Instructions for the task – Render every line of the listing below as a JSON array of strings, one string per line, with blank lines and the pictures left out.

Task inputs –
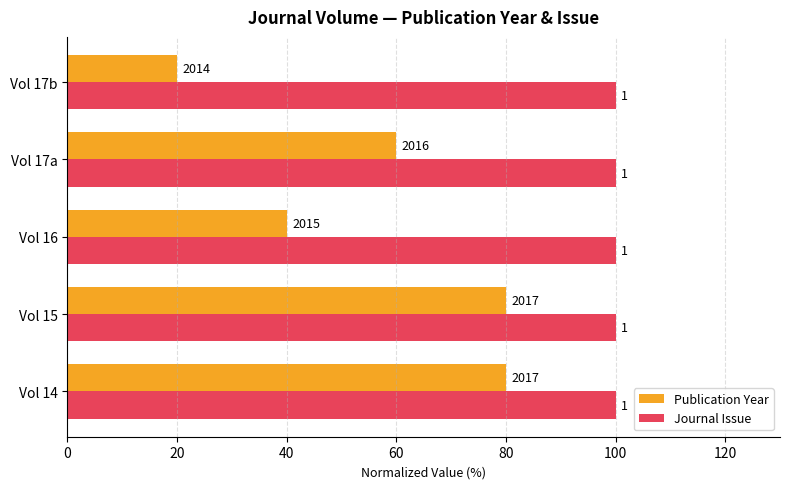

What is the sum of all Publication Year values?

280.0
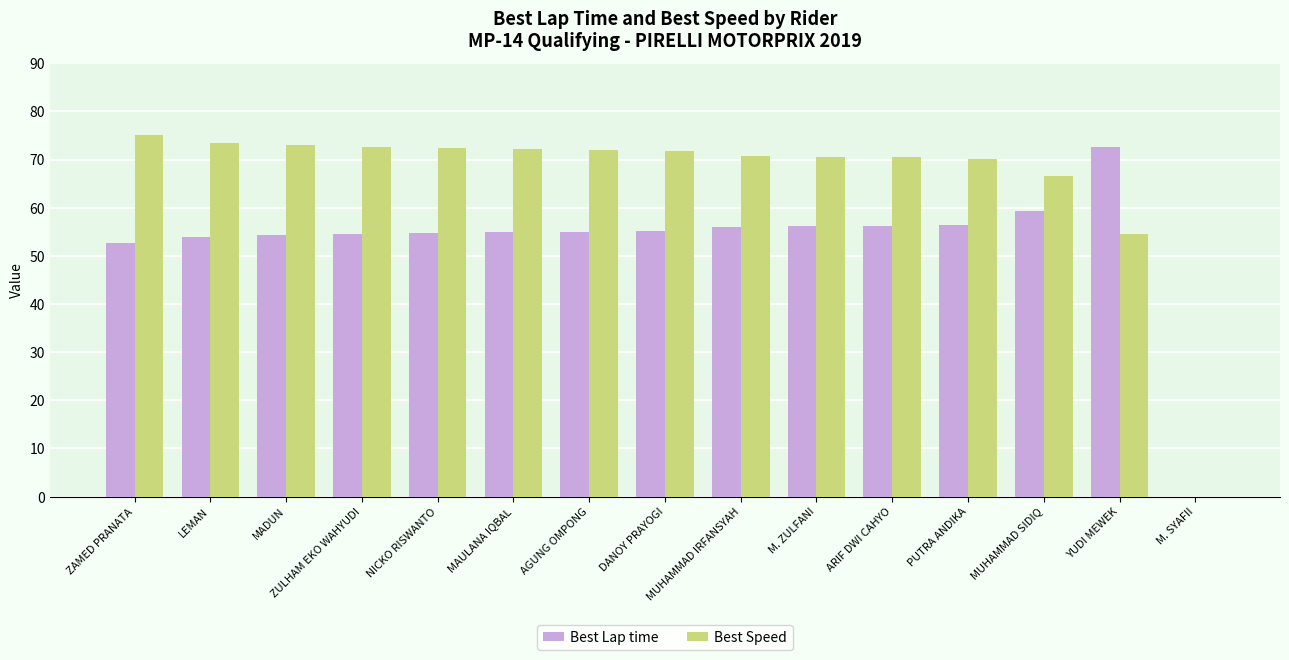

Are the bars horizontal?

No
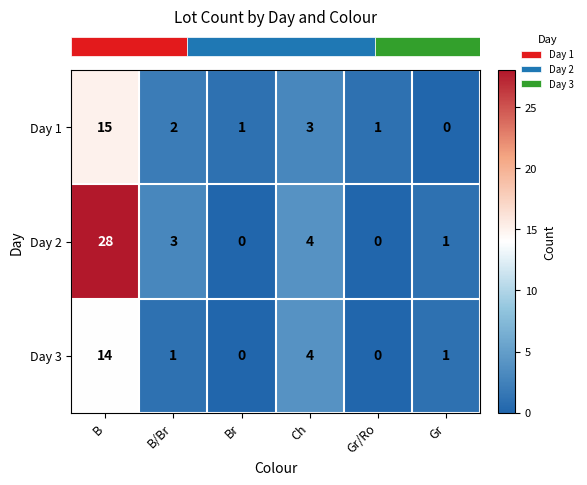

The value of Day 2 at B is 11. True or false?

False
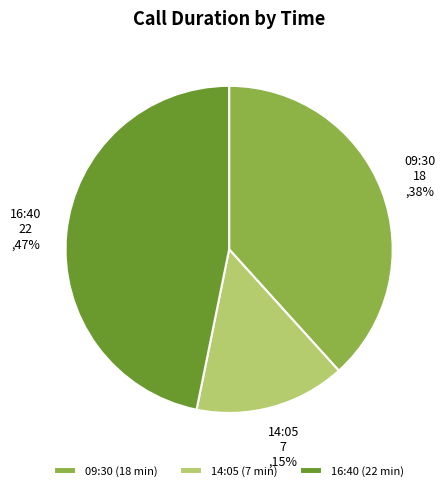

What percentage is the 16:40 slice, to the nearest percent?

47%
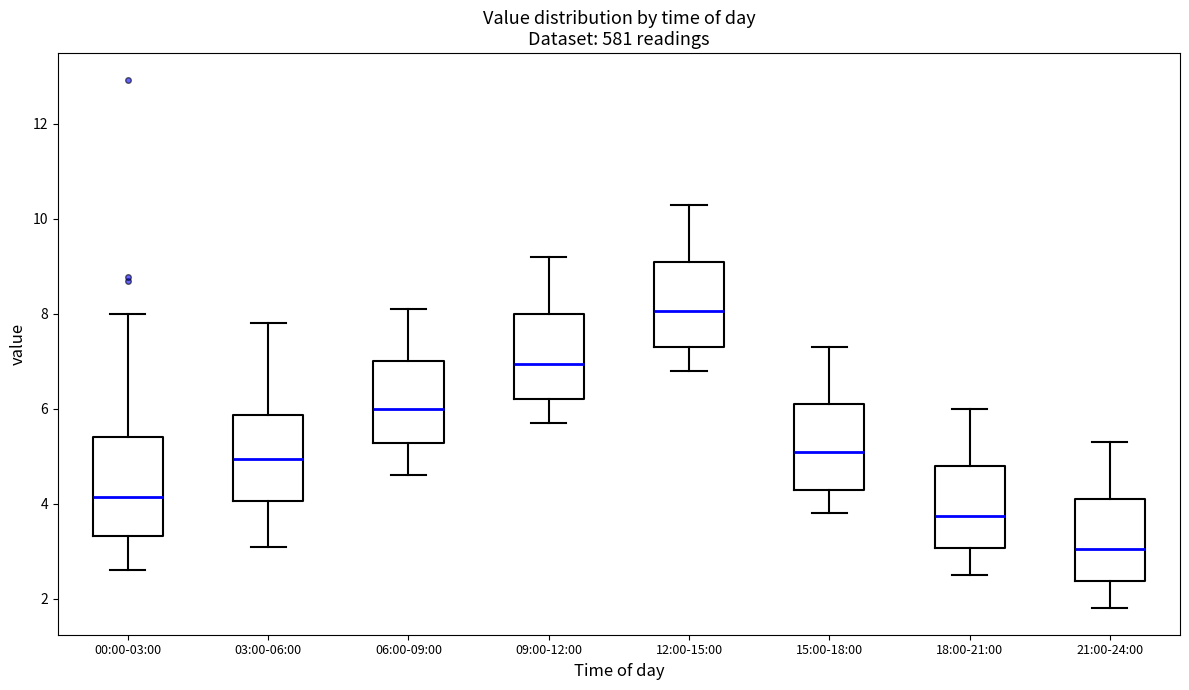

Which box has the highest median line?

12:00-15:00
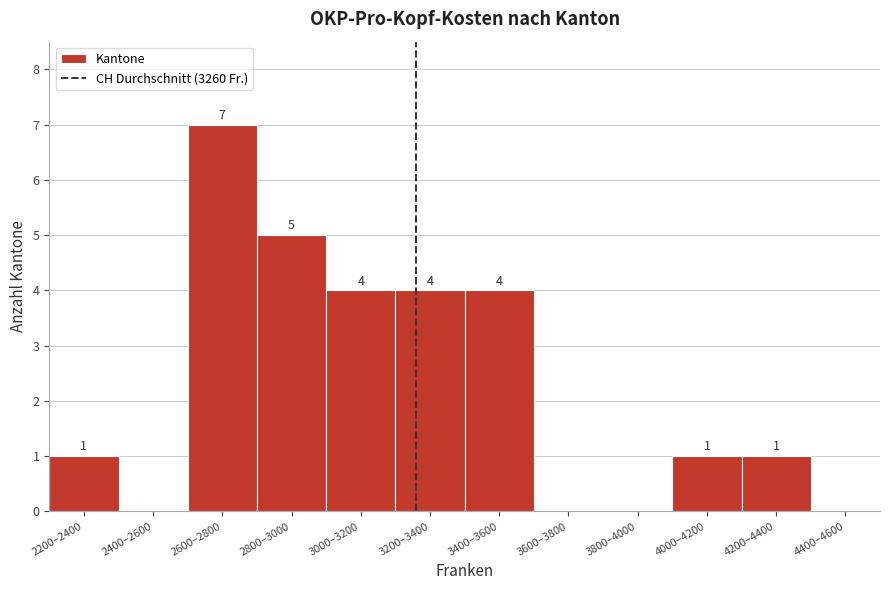

Reading left to right, extract all data points from this chart.

2200–2400=1	2400–2600=0	2600–2800=7	2800–3000=5	3000–3200=4	3200–3400=4	3400–3600=4	3600–3800=0	3800–4000=0	4000–4200=1	4200–4400=1	4400–4600=0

Answer area –
[
  "What is the sum of all Publication Year values?",
  "280.0",
  "Are the bars horizontal?",
  "No",
  "The value of Day 2 at B is 11. True or false?",
  "False",
  "What percentage is the 16:40 slice, to the nearest percent?",
  "47%",
  "Which box has the highest median line?",
  "12:00-15:00",
  "Reading left to right, extract all data points from this chart.",
  "2200–2400=1\t2400–2600=0\t2600–2800=7\t2800–3000=5\t3000–3200=4\t3200–3400=4\t3400–3600=4\t3600–3800=0\t3800–4000=0\t4000–4200=1\t4200–4400=1\t4400–4600=0"
]